**What needs to be done**
Copy the records below exactly.

"""

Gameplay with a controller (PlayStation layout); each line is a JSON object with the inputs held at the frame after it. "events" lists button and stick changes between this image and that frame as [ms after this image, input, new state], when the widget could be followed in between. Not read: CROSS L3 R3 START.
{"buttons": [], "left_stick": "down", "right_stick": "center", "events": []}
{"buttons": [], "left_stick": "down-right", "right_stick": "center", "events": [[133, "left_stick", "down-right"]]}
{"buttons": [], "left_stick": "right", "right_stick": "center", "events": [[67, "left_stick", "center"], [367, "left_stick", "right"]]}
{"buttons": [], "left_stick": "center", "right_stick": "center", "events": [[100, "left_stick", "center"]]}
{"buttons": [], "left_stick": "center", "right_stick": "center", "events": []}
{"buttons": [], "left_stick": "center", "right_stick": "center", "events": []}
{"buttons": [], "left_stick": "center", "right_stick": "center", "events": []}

"""

**Your response**
Gameplay with a controller (PlayStation layout); each line is a JSON object with the inputs held at the frame after it. "events" lists button and stick changes between this image and that frame as [ms after this image, input, new state], when the widget could be followed in between. Not read: CROSS L3 R3 START.
{"buttons": [], "left_stick": "down", "right_stick": "center", "events": []}
{"buttons": [], "left_stick": "down-right", "right_stick": "center", "events": [[133, "left_stick", "down-right"]]}
{"buttons": [], "left_stick": "right", "right_stick": "center", "events": [[67, "left_stick", "center"], [367, "left_stick", "right"]]}
{"buttons": [], "left_stick": "center", "right_stick": "center", "events": [[100, "left_stick", "center"]]}
{"buttons": [], "left_stick": "center", "right_stick": "center", "events": []}
{"buttons": [], "left_stick": "center", "right_stick": "center", "events": []}
{"buttons": [], "left_stick": "center", "right_stick": "center", "events": []}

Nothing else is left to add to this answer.